Consigne 1: Recopiez sans rien changer les lignes des fiches, depuis celle qui contient « name author: Griseb. » jusqu'à la fin des fiches, bornes comprises.

Extrait:
----
De ce point de vue, je le trouve absolument détestable, le narrateur, mais avec en même temps quelque chose de fascinant dans sa démesure nombriliste. J'ai failli interrompre ma lecture mais ne pouvais m'arracher au texte : je devais voir jusqu'où le narrateur pouvait aller dans l'impudeur et l'inconscience. Eh bien, il pouvait aller loin.

   macaron   
9/10/2012
 a aimé ce texte 
Bien
J'avoue ne pas être très sensible au style de ce récit intimiste. Malgré tout dans ce "pétage de câble" vous êtes très crédible je trouve. Votre écriture est touchante par ses failles: désespoir, appels au secours, intolérance, obscénités. Je retiens surtout ce grand cri d'amour qui vous dévore jusque dans la déchéance.

   alifanfaron   
14/10/2012
 a aimé ce texte 
Un peu
Pour commenter, je passerai outre le fait que le personnage s'appelle Charly, comme l'auteur, et que peut-être ils ne font qu'un.
----
Données à traiter:
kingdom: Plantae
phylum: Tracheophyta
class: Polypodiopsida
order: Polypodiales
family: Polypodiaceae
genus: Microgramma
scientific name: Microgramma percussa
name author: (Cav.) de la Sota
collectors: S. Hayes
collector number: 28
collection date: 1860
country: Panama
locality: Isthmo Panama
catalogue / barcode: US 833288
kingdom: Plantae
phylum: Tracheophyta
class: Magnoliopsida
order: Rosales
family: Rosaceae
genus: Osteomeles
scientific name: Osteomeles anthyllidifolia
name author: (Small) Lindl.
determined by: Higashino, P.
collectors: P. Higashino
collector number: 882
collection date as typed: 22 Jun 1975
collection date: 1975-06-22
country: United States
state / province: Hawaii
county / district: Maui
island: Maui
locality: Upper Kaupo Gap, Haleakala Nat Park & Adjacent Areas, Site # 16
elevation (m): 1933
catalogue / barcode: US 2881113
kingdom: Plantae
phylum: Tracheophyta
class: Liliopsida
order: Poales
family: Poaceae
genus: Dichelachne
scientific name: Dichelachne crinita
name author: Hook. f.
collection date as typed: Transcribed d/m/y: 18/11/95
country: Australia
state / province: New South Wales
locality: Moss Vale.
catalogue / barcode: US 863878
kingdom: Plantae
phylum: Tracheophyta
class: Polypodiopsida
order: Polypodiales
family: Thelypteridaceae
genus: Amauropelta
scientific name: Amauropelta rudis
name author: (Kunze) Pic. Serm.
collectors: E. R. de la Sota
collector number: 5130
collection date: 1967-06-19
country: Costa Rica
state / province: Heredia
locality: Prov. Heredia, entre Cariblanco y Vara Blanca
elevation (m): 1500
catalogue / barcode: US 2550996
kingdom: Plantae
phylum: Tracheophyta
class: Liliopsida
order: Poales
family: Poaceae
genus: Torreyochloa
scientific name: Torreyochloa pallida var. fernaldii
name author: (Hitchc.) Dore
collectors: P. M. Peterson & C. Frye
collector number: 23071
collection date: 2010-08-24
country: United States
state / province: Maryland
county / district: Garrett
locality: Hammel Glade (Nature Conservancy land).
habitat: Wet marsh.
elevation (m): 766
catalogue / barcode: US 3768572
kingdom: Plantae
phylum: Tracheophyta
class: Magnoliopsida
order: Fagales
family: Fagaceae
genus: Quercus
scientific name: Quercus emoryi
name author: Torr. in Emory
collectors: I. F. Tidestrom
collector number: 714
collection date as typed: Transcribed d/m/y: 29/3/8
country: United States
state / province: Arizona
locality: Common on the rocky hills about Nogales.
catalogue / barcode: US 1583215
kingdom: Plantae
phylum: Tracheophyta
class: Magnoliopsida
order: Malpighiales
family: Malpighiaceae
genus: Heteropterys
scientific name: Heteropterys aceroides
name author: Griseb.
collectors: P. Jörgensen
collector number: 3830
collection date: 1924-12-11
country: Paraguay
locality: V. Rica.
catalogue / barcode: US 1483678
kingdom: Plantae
----
Consigne 2:
Répondez aux questions suivantes à partir de l'extrait.
(a) À quelle date le commentaire de macaron a-t-il été publié ?
(b) Quel prénom porte le personnage selon alifanfaron ?
(c) Quelle appréciation accompagne le commentaire d'alifanfaron ?

Réponse complète 1:
name author: Griseb.
collectors: P. Jörgensen
collector number: 3830
collection date: 1924-12-11
country: Paraguay
locality: V. Rica.
catalogue / barcode: US 1483678
kingdom: Plantae

Réponse complète 2:
(a) Le 9/10/2012.
(b) Charly.
(c) « Un peu ».